Entre os comentários de discórdia que argumentavam que “Doctor Who não é Nurse (enfermeira) Who” e que “O Doctor é um Time Lord (Senhor do Tempo) e não uma Time Lady (Senhora do Tempo)”, a conceituada editora de dicionários Merriam-Webster utilizou a sua conta de Twitter para sair em defesa da nova protagonista da série. “Doctor [é uma palavra] que não tem género em inglês”, pode ler-se no tweet. Jodie Whittaker já se havia dirigido aos fãs de Doctor Who para abordar a questão do género na regeneração que deverá ser introduzida, como habitual, no especial de Natal. “Quero dizer aos fãs que não se assustem com o meu género. Porque esta é uma altura realmente entusiasmante e Doctor Who representa tudo o que é entusiasmante na mudança. Os fãs já assistiram a tantas transformações e esta é apenas mais uma, diferente, mas não pavorosa”, apelou a actriz em declarações ao jornal britânico The Telegraph.

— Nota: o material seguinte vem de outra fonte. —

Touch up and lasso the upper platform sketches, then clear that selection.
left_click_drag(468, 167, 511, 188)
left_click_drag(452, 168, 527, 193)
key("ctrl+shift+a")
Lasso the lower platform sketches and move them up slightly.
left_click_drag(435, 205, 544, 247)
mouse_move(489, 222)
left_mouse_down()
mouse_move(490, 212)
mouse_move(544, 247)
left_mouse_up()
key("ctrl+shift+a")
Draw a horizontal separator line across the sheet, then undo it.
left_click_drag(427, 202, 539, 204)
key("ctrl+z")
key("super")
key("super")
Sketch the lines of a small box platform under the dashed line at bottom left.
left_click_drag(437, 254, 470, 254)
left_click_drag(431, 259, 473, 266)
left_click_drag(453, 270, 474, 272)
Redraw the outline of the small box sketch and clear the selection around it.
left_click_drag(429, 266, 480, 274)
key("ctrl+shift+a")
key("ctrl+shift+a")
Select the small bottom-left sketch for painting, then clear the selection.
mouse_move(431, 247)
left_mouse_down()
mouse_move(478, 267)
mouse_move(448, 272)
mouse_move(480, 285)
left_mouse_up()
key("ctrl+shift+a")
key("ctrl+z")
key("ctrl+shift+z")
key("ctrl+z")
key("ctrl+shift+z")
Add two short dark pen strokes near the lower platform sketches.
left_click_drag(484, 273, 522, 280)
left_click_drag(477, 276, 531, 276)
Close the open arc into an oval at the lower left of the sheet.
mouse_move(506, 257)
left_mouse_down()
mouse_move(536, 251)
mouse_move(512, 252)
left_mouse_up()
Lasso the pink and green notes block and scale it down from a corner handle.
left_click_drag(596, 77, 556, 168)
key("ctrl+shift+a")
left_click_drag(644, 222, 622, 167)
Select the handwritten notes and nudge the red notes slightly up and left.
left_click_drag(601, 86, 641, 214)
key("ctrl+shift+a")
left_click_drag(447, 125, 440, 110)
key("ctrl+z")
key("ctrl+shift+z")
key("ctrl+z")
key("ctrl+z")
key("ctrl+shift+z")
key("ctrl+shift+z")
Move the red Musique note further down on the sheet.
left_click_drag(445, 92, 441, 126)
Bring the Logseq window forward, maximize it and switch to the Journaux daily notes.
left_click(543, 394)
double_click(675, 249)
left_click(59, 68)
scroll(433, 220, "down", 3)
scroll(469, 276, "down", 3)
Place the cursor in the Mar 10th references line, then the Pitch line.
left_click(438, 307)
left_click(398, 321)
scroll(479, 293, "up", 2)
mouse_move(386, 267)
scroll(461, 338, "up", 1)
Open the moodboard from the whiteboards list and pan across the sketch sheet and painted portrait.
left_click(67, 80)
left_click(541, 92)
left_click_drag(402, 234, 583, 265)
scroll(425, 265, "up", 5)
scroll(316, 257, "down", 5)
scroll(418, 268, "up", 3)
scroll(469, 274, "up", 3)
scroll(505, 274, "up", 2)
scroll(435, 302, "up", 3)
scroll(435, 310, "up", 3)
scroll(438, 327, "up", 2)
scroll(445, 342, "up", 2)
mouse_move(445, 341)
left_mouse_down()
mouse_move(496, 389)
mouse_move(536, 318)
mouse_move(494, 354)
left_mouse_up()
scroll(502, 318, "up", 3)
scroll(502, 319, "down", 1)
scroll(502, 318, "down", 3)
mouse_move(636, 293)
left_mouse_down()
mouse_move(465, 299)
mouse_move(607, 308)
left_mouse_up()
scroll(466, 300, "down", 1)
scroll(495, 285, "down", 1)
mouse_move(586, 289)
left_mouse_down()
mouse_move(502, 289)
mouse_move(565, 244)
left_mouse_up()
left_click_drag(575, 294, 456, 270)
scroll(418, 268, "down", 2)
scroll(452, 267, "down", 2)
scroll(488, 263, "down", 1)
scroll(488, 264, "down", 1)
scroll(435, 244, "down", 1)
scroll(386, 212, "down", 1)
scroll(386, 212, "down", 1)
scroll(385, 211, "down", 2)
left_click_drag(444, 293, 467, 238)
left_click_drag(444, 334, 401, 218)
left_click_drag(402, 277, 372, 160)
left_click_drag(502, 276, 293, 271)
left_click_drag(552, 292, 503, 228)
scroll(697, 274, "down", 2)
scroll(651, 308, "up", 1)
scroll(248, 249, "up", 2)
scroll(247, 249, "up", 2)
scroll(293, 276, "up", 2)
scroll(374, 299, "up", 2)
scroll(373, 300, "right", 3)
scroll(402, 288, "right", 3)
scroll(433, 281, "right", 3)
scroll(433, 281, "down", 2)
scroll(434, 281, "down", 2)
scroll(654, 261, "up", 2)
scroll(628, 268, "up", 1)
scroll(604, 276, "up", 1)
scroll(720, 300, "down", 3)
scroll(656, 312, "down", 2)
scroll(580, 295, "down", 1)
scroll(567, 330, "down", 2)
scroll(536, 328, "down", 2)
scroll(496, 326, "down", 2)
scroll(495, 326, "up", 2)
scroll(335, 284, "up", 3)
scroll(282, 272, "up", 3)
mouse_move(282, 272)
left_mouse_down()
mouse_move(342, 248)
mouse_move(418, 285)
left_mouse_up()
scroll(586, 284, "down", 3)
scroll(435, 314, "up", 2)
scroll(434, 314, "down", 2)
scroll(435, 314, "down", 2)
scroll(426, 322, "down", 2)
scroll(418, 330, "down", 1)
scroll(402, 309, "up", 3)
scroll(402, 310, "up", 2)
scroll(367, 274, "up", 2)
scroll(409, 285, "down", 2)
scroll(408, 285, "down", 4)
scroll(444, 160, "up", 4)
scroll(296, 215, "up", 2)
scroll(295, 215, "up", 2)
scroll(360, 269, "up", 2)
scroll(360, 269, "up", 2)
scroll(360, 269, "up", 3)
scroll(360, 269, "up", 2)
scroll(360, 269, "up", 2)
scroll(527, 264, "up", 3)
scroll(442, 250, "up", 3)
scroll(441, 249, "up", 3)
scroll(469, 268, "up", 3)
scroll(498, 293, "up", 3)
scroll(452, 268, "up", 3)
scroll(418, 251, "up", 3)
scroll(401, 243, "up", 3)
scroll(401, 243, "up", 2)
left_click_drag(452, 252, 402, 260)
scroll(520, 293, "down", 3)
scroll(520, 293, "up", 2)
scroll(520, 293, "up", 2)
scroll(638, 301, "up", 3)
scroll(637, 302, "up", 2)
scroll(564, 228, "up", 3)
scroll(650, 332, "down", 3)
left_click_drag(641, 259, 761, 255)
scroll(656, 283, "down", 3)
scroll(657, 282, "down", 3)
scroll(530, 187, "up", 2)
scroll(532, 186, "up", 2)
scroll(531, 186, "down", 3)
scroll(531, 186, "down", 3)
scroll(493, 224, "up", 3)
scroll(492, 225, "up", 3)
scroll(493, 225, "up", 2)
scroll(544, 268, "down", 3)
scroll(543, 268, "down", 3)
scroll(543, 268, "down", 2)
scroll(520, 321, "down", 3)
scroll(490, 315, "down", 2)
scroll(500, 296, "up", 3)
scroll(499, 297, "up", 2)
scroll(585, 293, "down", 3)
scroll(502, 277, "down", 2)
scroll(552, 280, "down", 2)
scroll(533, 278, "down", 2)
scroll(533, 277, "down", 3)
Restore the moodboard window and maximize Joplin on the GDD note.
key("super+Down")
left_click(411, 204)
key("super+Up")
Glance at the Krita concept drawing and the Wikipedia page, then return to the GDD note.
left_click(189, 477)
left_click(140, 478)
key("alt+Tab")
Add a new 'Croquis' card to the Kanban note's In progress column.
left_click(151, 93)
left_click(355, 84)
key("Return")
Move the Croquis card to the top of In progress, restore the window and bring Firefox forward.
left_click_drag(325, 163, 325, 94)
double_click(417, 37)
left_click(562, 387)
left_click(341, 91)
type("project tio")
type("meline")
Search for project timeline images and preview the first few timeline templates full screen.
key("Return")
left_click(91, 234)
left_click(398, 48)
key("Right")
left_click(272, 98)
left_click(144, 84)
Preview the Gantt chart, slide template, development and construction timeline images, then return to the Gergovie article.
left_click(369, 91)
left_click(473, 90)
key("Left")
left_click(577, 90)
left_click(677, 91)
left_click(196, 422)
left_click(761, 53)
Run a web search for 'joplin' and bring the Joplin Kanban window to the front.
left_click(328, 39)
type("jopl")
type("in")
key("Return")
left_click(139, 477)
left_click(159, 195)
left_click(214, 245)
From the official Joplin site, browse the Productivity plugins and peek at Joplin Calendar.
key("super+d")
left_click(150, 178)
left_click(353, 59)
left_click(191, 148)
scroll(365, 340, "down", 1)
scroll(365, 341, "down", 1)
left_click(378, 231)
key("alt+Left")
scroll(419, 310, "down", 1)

Jodie Whittaker não é uma cara desconhecida da televisão britânica – interpretou Beth Latimer na série Broadchurch – mas reconhece o peso da responsabilidade que implica reinventar uma personagem que atravessa gerações. “É completamente extraordinário, como feminista, mulher, actriz, ser humano, como alguém que quer continuar a ultrapassar os seus limites e a desafiar-se a si mesma, e a não ser posta numa caixa com base no que te dizem que podes ou não ser”, explicou Whittaker. A série vai reinventar-se não só pela nova protagonista, mas porque a saída de Peter Capaldi coincide com a do showrunner Steven Moffat, que dá lugar a Chris Chibnall, showrunner de Broadchurch.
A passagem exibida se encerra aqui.